• [Task statement]: Write what comes next in the text on guiding stem cells toward bone regeneration, starting after its final sentence.
Top of Provided passage
Defining BMP-Mediated Epigenetic Regulation of Induced Pluripotent Stem Cells for Bone Regeneration
As our population continues to age, a concomitant increase in the incidence of diseases involving the musculoskeletal system is expected. Current approaches to address skeletal injuries and defects are limited, and thus a pressing need exists for the development of alternative cell-based strategies for bone reconstruction. Stem cells represent a powerful tool with the potential to treat a wide range of diseases. Ultimate clinical application, however, has been hampered by the limited ability to effectively guide these cells in a safe manner toward desired targets. However, we believe that the way genetic material is regulated may be exploited to coax stem cells toward bone formation. We will test this theory by first determining all the changes that occur in these cells in response to compounds known to enhance the generation of bone. We will then look to mimic these changes and evaluate the strength of this approach to guide our stem cells toward bone. Finally, we will employ a mouse model to investigate the both the safety and efficacy of our approach to promote human stem cell-mediated bone regeneration in an animal engineered to not reject human cells. Together, these studies will lead to the development of a powerful therapeutic strategy to improve skeletal regeneration in our aging population.
Bottom of Provided passage
Top of Data supplied
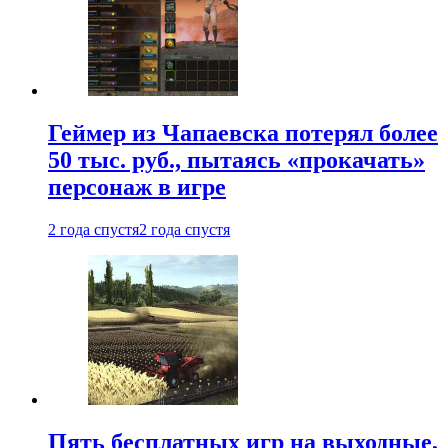
Геймер из Чапаевска потерял более
50 тыс. руб., пытаясь «прокачать»
персонаж в игре
2 года спустя
2 года спустя
Пять бесплатных игр на выходные,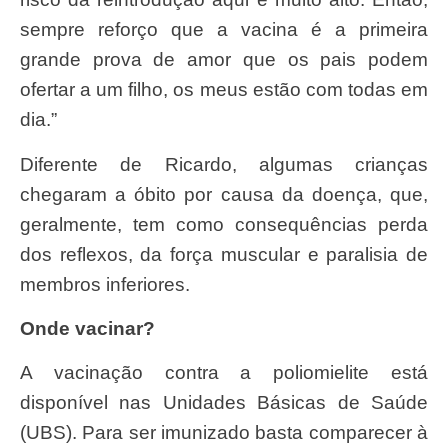
sempre reforço que a vacina é a primeira
grande prova de amor que os pais podem
ofertar a um filho, os meus estão com todas em
dia.”
Diferente de Ricardo, algumas crianças
chegaram a óbito por causa da doença, que,
geralmente, tem como consequências perda
dos reflexos, da força muscular e paralisia de
membros inferiores.
Onde vacinar?
A vacinação contra a poliomielite está
disponível nas Unidades Básicas de Saúde
(UBS). Para ser imunizado basta comparecer à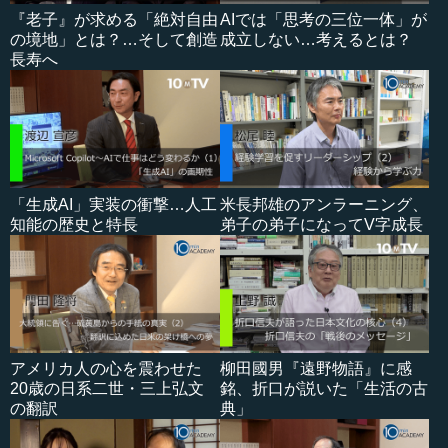
『老子』が求める「絶対自由
AIでは「思考の三位一体」が
の境地」とは？…そして創造
成立しない…考えるとは？
長寿へ
「生成AI」実装の衝撃…人工
米長邦雄のアンラーニング、
知能の歴史と特長
弟子の弟子になってV字成長
アメリカ人の心を震わせた
柳田國男『遠野物語』に感
20歳の日系二世・三上弘文
銘、折口が説いた「生活の古
の翻訳
典」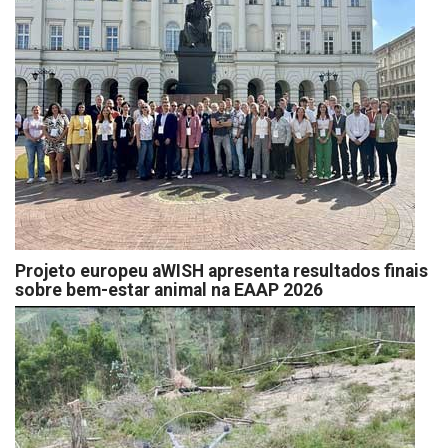
Projeto europeu aWISH apresenta resultados finais
sobre bem-estar animal na EAAP 2026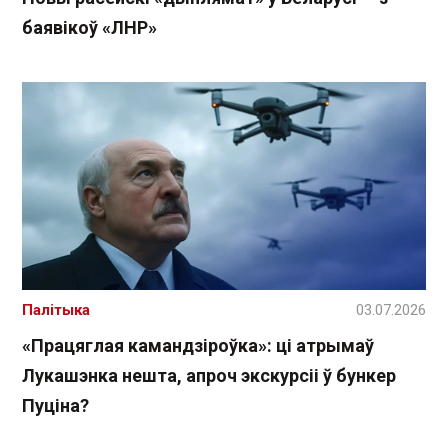
баявікоў «ЛНР»
Палітыка
03.07.2026
«Працяглая камандзіроўка»: ці атрымаў
Лукашэнка нешта, апроч экскурсіі ў бункер
Пуціна?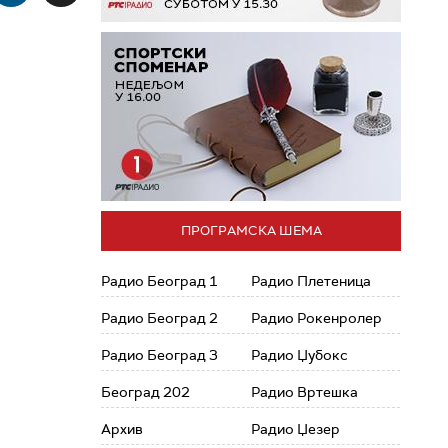
ПРОГРАМСКА ШЕМА
Радио Београд 1
Радио Плетеница
Радио Београд 2
Радио Рокенролер
Радио Београд 3
Радио Џубокс
Београд 202
Радио Вртешка
Архив
Радио Џезер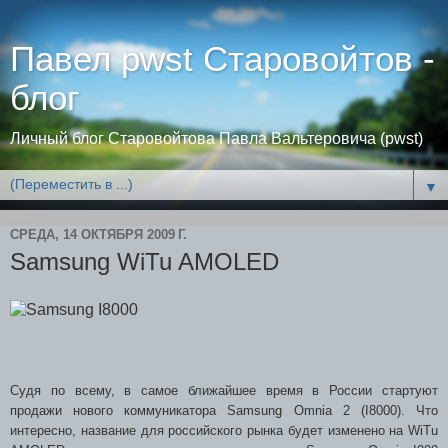
Павел pwst Старовойтов -
блог
Личный блог Старовойтова Павла Вальтеровича (pwst)
▼
СРЕДА, 14 ОКТЯБРЯ 2009 Г.
Samsung WiTu AMOLED
Судя по всему, в самое ближайшее время в России стартуют
продажи нового коммуникатора Samsung Omnia 2 (I8000). Что
интересно, название для российского рынка будет изменено на WiTu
Bottom of Data supplied
• [Solved exercise]:
The most significant social, political, and economic problem we face in California and in the United States is our aging population. Nearly 20% of the population in this state is presently 55 years or older. Worldwide, within the next five years, the WHO reports that the number of people over age 65 will outnumber those under 5. As our age demographics continue to shift, a concomitant increase in incidence of diseases involving the musculoskeletal system is expected. This stems from a multitude of etiologies including post-surgical, post-traumatic, and degenerative conditions. In 2007 alone, the biomedical burden attributed to diseases of the musculoskeletal system was reported to exceed 26 billion dollars, and this figure has continued to increase in more recent years at an estimated rate of 8.5% annually. Treatment of bone related problems, however, is not limited to the elderly, as children born with congenital anomalies also frequently require skeletal reconstruction. In light of these facts, better approaches to the treatment of skeletal defects and deficiencies must be developed. Our proposal addresses this need by developing a strategy to harness the regenerative potential of stem cells in a safe and effective manner. As studies have shown the ability for stem cells to form bone, we explore this potential with the ultimate goal of actualizing a powerful therapeutic strategy to treat skeletal deficiencies for citizens of California and beyond.